(Information provided Opens)
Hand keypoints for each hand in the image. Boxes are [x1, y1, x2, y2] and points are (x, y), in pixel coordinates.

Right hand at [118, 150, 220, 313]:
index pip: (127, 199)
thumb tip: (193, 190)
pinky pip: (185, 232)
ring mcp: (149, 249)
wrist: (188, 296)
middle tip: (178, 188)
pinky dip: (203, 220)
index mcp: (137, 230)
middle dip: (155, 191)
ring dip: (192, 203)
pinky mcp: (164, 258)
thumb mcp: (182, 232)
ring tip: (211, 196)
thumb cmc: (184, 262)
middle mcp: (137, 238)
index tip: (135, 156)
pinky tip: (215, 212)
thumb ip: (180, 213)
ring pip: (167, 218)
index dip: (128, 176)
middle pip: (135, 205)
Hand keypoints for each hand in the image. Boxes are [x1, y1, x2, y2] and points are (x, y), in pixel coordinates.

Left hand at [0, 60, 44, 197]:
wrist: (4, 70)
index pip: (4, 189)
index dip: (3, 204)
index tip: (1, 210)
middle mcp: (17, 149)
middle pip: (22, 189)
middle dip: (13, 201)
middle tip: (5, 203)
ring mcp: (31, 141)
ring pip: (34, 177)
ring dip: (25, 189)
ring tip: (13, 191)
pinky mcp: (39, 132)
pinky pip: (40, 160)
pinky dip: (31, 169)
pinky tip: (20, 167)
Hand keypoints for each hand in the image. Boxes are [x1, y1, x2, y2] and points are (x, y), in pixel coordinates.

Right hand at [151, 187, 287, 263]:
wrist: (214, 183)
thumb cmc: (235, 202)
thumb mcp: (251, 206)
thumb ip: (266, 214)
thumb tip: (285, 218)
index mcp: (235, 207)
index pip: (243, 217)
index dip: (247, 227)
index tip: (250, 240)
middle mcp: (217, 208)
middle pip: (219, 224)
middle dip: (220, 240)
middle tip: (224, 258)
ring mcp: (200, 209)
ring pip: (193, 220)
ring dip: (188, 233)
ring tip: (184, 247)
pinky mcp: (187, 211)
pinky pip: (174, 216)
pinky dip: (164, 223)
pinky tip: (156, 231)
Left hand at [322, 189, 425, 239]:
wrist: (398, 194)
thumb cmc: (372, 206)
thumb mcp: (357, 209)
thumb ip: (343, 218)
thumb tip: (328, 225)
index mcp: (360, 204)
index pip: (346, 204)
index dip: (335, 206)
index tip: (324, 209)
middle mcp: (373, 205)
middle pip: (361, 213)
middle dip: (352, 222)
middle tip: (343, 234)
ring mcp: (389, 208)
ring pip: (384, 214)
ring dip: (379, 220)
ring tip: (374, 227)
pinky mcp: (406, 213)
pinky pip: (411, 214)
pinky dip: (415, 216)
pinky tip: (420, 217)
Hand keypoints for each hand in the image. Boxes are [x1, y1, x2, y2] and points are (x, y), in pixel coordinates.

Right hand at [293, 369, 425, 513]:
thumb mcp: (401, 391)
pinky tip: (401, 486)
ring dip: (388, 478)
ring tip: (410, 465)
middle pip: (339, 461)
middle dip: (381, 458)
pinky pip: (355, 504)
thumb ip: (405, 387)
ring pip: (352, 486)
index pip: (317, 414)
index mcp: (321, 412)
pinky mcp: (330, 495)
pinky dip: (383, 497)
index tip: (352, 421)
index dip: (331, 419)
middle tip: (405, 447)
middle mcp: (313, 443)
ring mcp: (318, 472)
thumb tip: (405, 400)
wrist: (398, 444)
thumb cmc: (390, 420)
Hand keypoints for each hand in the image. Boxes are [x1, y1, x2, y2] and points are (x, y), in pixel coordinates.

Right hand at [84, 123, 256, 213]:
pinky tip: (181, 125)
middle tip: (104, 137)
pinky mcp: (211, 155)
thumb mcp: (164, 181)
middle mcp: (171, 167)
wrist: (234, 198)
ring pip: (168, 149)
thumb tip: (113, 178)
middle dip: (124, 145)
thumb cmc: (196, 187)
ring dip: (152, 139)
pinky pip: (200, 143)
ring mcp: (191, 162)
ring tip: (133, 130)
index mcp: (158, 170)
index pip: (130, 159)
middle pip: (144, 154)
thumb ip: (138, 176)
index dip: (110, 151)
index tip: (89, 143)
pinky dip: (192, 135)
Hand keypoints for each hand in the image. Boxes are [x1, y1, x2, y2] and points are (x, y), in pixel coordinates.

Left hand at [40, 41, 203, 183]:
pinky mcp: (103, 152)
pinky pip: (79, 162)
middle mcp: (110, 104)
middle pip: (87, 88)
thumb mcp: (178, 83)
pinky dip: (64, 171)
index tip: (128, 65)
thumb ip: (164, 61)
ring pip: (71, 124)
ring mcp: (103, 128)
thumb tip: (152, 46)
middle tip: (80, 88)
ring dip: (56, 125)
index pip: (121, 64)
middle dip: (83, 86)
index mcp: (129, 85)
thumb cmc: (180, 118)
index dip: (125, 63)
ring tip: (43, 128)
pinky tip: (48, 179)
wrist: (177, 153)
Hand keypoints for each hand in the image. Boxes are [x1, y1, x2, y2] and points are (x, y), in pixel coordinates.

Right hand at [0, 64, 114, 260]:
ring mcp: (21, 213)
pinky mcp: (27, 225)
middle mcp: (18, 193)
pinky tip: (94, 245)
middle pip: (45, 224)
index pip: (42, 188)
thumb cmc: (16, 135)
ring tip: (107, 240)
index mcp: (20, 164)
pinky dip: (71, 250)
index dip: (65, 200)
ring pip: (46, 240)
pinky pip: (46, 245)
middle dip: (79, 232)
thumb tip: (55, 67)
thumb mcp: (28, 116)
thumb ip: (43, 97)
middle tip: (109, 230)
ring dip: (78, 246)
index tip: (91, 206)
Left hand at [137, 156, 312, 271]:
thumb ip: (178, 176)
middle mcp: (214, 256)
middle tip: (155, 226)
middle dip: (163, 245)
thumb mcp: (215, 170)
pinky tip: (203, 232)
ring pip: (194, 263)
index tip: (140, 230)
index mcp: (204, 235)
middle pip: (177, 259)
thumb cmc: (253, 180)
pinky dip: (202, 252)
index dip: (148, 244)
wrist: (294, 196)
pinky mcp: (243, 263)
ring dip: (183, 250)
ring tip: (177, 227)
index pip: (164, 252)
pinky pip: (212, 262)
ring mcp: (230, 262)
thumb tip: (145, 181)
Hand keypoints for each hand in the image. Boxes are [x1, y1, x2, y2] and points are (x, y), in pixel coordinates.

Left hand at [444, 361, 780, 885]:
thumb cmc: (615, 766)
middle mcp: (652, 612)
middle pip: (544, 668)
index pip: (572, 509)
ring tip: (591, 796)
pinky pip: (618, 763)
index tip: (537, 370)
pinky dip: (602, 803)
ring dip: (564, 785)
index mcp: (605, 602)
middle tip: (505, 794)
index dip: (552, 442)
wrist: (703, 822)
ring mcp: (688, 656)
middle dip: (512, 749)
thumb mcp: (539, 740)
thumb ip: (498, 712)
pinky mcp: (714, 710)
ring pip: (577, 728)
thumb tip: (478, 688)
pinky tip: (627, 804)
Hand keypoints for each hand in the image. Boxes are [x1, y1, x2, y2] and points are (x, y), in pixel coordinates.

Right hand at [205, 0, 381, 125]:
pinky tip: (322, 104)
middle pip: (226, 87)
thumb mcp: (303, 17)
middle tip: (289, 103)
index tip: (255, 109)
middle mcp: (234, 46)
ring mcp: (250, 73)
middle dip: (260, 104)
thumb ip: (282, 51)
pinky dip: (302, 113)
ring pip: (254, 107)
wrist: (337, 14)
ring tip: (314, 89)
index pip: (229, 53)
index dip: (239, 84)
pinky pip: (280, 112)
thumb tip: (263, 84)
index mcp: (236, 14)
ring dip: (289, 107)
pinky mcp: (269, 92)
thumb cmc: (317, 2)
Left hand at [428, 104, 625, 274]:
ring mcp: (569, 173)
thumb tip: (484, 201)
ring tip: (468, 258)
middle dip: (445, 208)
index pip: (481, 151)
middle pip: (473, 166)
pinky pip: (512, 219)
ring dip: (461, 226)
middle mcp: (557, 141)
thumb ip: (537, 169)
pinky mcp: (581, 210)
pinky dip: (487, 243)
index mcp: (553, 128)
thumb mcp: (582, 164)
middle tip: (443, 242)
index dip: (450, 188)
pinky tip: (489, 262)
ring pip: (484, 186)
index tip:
(Information provided Closes)
### Your goal
The answer must consist of every line from the data that contains the word "wrist".

### The completed task
wrist: (188, 296)
wrist: (4, 70)
wrist: (214, 183)
wrist: (398, 194)
wrist: (398, 444)
wrist: (234, 198)
wrist: (177, 153)
wrist: (294, 196)
wrist: (703, 822)
wrist: (337, 14)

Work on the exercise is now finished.